Xo1 = np.concatenate([X, X_outliers[:1]], axis=0)
yo1 = np.concatenate([y, y_outliers[:1]], axis=0)
Xo2 = np.concatenate([X, X_outliers[1:]], axis=0)
yo2 = np.concatenate([y, y_outliers[1:]], axis=0)

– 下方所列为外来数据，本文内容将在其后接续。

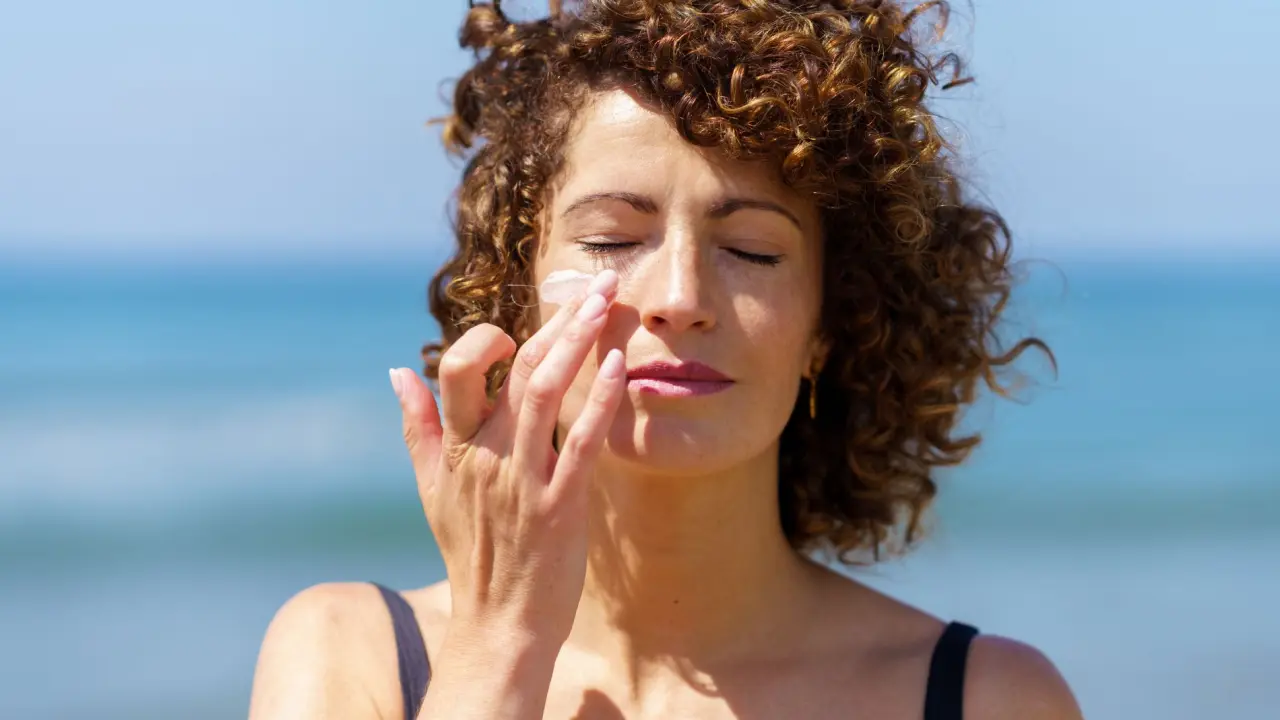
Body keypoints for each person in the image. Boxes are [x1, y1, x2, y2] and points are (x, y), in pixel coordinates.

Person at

svm_clf1= SVC(kernel="linear", C=10**9)
svm_clf1.fit(Xo1, yo1)


plt.figure(figsize=(12, 4))

plt.subplot(121)
plt.plot(Xo1[:, 0][yo1 == 1], Xo1[:, 1][yo1 == 1], "bs")
plt.plot(Xo1[:, 0][yo1 == 0], Xo1[:, 1][yo1 == 0], "yo")
plt.text(0.3, 1.0, "Impossible!", fontsize=24, color="red")
plot_svc_decision_boundary(svm_clf1, 0, 5.5)
plt.xlabel("Petal length", fontsize=14)
plt.ylabel("Petal width", fontsize=14)
plt.annotate(
    "Outlier",
    xy=(X_outliers[0][0], X_outliers[0][1]),
    xytext=(2.5, 1.7),
    ha="center",
    arrowprops=dict(facecolor='black', shrink=0.1),
    fontsize=16,
)
plt.axis([0, 5.5, 0, 2])


svm_clf2 = SVC(kernel="linear", C=10**9)
svm_clf2.fit(Xo2, yo2)

plt.subplot(122)
plt.plot(Xo2[:, 0][yo2 == 1], Xo2[:, 1][yo2 == 1], "bs")
plt.plot(Xo2[:, 0][yo2 == 0], Xo2[:, 1][yo2 == 0], "yo")
plot_svc_decision_boundary(svm_clf2, 0, 5.5)
plt.xlabel("Petal length", fontsize=14)
plt.annotate(
    "Outlier",
    xy=(X_outliers[1][0], X_outliers[1][1]),
    xytext=(3.2, 0.08),
    ha="center",
    arrowprops=dict(facecolor='black', shrink=0.1),
    fontsize=16,
)
plt.axis([0, 5.5, 0, 2])

plt.show()
plt.show()

【Python机器学习】实验10 支持向量机_第9张图片

实例7 非线性可分的决策边界

7.1 做一个新的数据

from sklearn.pipeline import Pipeline
from sklearn.datasets import make_moons
X, y = make_moons(n_samples=100, noise=0.15, random_state=42)
np.min(X[:,0]),np.max(X[:,0])
(-1.2720155884887554, 2.4093807207967215)
np.min(X[:,1]),np.max(X[:,1])
(-0.6491427462708279, 1.2711135917248466)
x0s = np.linspace(2, 15, 2)
x1s = np.linspace(3,12,2)
x0, x1 = np.meshgrid(x0s, x1s)
x0s ,x1s ,x0, x1
(array([ 2., 15.]),
 array([ 3., 12.]),
 array([[ 2., 15.],
        [ 2., 15.]]),
 array([[ 3.,  3.],
        [12., 12.]]))
x1.ravel()
array([ 3.,  3., 12., 12.])
x0.ravel()
array([ 2., 15.,  2., 15.])
X = np.c_[x0.ravel(), x1.ravel()]
X.shape,X
((4, 2),
 array([[ 2.,  3.],
        [15.,  3.],
        [ 2., 12.],
        [15., 12.]]))
y_pred=np.array([[1,0],[0,1]])
 np.meshgrid(x0s, x1s)
[array([[ 2., 15.],
        [ 2., 15.]]),
 array([[ 3.,  3.],
        [12., 12.]])]
X = np.c_[x0.ravel(), x1.ravel()]
X.shape,x0.shape
((4, 2), (2, 2))
x0
array([[ 2., 15.],
       [ 2., 15.]])

7.2 绘制高高线表示预测结果

def plot_predictions(clf, axes):
    x0s = np.linspace(axes[0], axes[1], 100)
    x1s = np.linspace(axes[2], axes[3], 100)
    x0, x1 = np.meshgrid(x0s, x1s)
    X = np.c_[x0.ravel(), x1.ravel()]
    y_pred = clf.predict(X).reshape(x0.shape)
    y_decision = clf.decision_function(X).reshape(x0.shape)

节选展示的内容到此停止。